Helen rose to withdraw, and contrived, by a sudden glance at the door, and another as quick in the direction of the drawing-room, to let her lover know that she wished him to follow her soon. The hint was not lost, for in less than half an hour Reilly, who was of very temperate habits, joined her as she had hinted.
“Reilly,” said she, as she ran to him, “dearest Reilly! there is little time to be lost. I perceive that a secret understanding respecting you exists between papa and that detestable baronet. Be on your guard, especially against the latter, who has evidently, ever since we sat down to dinner, contrived to bring papa round to his own way of thinking, as he will ultimately, perhaps, to worse designs and darker purposes.
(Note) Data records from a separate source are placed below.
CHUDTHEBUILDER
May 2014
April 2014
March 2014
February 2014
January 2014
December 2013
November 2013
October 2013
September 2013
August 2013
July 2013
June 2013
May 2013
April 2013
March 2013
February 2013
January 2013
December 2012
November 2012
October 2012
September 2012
Above all things, speak nothing that can be construed against the existing laws. I find that danger, if not positive injury, awaits you. I shall, at any risk, give you warning.”
“At no risk, beloved!”
“At every risk—at all risks, dearest Reilly! Nay, more—whatever danger may encompass you shall be shared by me, even at the risk of my life, or I shall extricate you out of it. But perhaps you will not be faithful to me. If so, I shudder to think what might happen.”
“Listen,” said Reilly, taking her by the hand, “In the presence of heaven, I am yours, and yours only, until death!”
She repeated his words, after which they had scarcely taken their seats when the squire and Sir Eobert entered the drawing-room.